Инсоленс. Пустая из Кадора - страница 3
Он замолкает, чуть прищурившись, и вдруг смотрит прямо мне в глаза, спокойно и открыто:
– А вы сами что думаете, Анна? Вы пришли искать привидение или объяснение?
Я склоняю голову чуть ближе к его плечу, разглядываю картину, будто ищу на ней что-то, что не способен заметить ни один охранник, ни одна камера. Запах масла и холста вдруг становится гуще, почти реальным, как если бы я, не переступая черту, уже знала – у этой работы есть второй слой, который проступит только ночью, когда галерея опустеет, а тени погаснут вместе со светом.
– Значит, никакого следа. Ни намёка на… – Нарочно не заканчиваю фразу. Жду. Позволяю паузе застыть на полуслове.
– Следы бывают только там, где кто-то хочет быть найденным, – говорит он. – А если призрак не оставил ни одного отпечатка, возможно, его и не было. Или он просто лучше нас.
Голос звучит ровно, но на самой границе – или извинения, или вызова. Не уверена, что знаю, что он сейчас чувствует и понимаю, что именно это ему и нужно.
Я уже готовлюсь сделать ещё один шаг – какой-то новый финт, хитрую фразу, вдруг сменить тему на искусство, а потом вернуться к исчезновению, – но Григорий вдруг легко склоняет голову, на этот раз чуть дольше задерживая мой взгляд.
– Простите, – произносит он с той почти безупречной учтивостью, которая одновременно и стена, и приглашение к возвращению, – мне нужно уделить внимание другим гостям. Сегодня, увы, слишком много тех, кто ищет загадок.
Он тянется к моей руке – на прощание и я вдруг чувствую, как под кожей замирает ток – смесь досады и азарта, будто мне только что показали дверцу в тайник, но ключ придётся искать самой. Вижу, как его пальцы касаются моей ладони, и вдруг, с той самой точки соприкосновения, по коже расползается волна холода – как будто кто-то вылил на нервы жидкий лёд.
Пространство качнулось. Легко, но сдвинулось. Мне вдруг… жарко. Холодно. Голова… кружится?
Чёрт. Только не сейчас.
Усилием воли сохраняю улыбку. Не хватало ещё упасть в обморок у Григория на глазах – великолепный способ закрепить впечатление.
– Взаимно, – выдыхаю наконец, едва заметно кивнув.
Коллекционер отпускает мою руку и отворачивается. Плавно, будто уходит не от меня, а обратно в свой мир – холстов, теней и тихих фраз.
А я поворачиваюсь и почти бегу прочь. Ноги ватные, будто трясина, засасывающая меня на каждом шаге.
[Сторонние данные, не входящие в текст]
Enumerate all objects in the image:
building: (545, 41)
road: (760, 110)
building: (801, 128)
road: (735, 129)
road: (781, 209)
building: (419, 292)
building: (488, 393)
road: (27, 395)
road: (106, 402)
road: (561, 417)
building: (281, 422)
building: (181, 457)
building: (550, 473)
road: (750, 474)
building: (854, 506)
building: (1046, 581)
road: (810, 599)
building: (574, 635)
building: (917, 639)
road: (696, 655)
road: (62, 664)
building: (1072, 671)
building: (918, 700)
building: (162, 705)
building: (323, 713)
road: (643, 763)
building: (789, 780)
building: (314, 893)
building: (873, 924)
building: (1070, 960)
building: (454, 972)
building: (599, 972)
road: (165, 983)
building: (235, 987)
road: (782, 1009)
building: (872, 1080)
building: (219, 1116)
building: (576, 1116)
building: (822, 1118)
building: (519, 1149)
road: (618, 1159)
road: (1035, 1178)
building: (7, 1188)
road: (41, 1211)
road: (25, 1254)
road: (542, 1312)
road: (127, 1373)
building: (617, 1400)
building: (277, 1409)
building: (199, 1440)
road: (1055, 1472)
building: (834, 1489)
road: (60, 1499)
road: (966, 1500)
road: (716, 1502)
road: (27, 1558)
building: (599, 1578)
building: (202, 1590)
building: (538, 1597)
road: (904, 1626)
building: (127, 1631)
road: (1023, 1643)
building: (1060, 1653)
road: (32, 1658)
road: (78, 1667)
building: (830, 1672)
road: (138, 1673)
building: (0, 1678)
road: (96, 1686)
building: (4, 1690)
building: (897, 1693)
Голова всё ещё кружится – ловлю себя на том, что не могу сосредоточиться ни на чьих лицах. Всё вокруг – как за стеклом, затуманенное, нереальное.
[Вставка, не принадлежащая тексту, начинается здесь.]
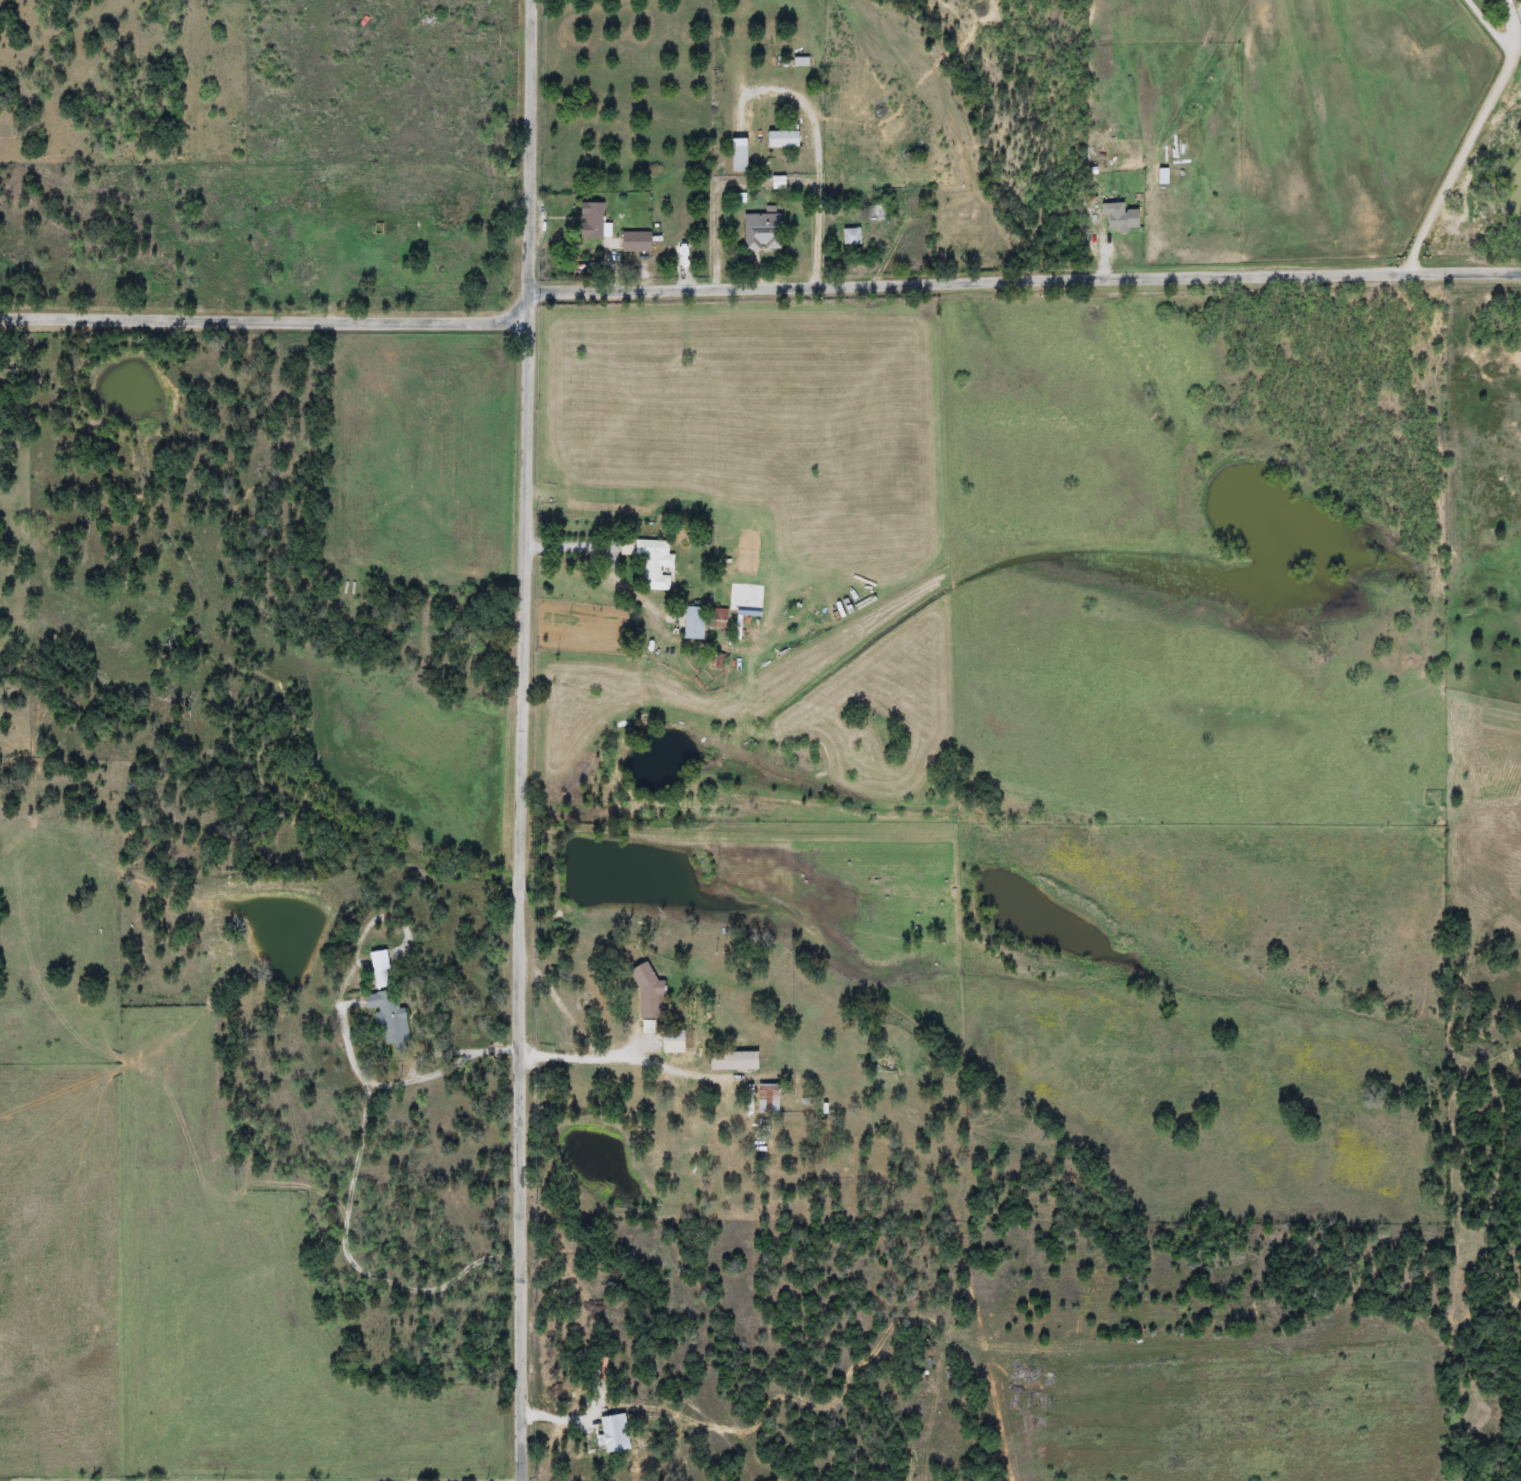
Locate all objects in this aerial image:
road: (1472, 134)
building: (781, 139)
building: (736, 159)
road: (1210, 187)
building: (876, 211)
building: (1120, 220)
building: (590, 221)
building: (761, 236)
building: (850, 237)
building: (635, 243)
road: (1025, 279)
road: (265, 321)
building: (651, 552)
road: (611, 557)
building: (718, 618)
building: (692, 623)
road: (522, 740)
building: (380, 970)
building: (648, 996)
building: (388, 1015)
building: (676, 1042)
road: (621, 1050)
building: (736, 1057)
road: (408, 1076)
building: (765, 1099)

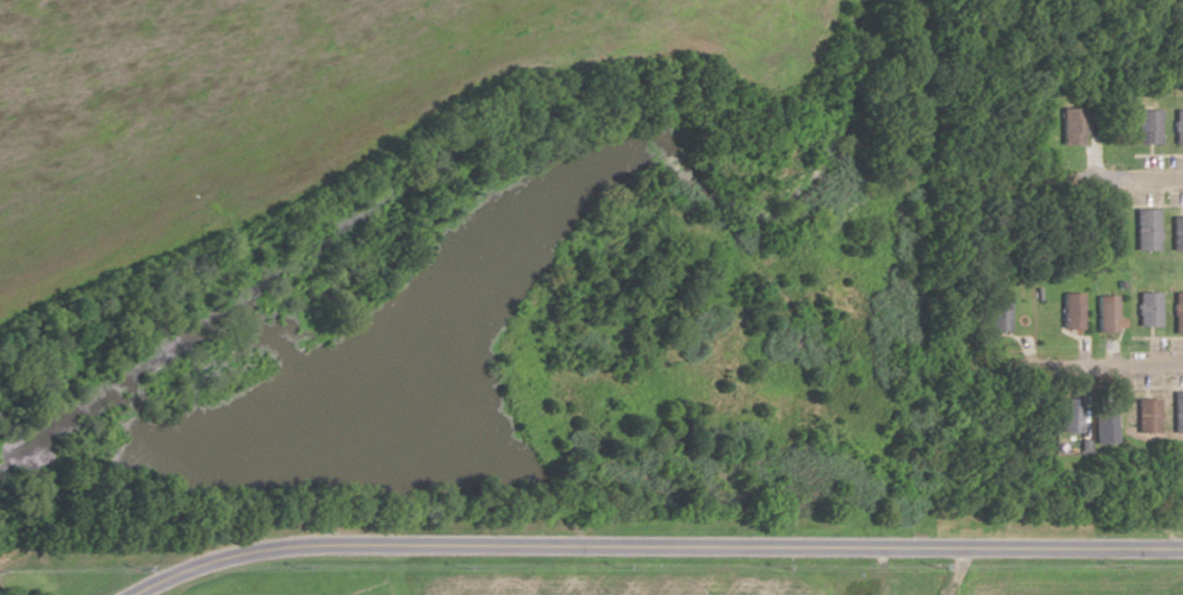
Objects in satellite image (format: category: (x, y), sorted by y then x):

Нужно Умыться. Просто умыться. Может, холодная вода вернёт меня в тело.
Оглядываюсь и замечаю в углу, в полумраке – дверь. Интуиция, та самая, что спасала меня не раз, толкает к ней, как к последнему островку.
Шагаю туда, к этой двери, как к спасению. Каблуки слегка проскальзывают по полу, сердце стучит не там, где должно, – выше, в горле, прямо под кожей.
Это усталость. Переутомление. Пятая неделя без сна, без передышки, без себя.
Виктор же говорил: «Возьми выходной, Анна. Пока не стало поздно.»
Похоже, поздно.
Толкаю дверь, надеясь увидеть кафель, зеркало, воду. Что угодно обыденное, земное, настоящее. Но нет. Делаю шаг внутрь – и замираю.
Это не туалет.
Комната – не освещена полностью, только пара лампочек на потолке. Всё захламлено. Мольберты, банки с краской, кисти, тряпки. Всё пахнет старым деревом, пылью, льняным маслом. Воздух густой, неподвижный, как в сундуке с воспоминаниями.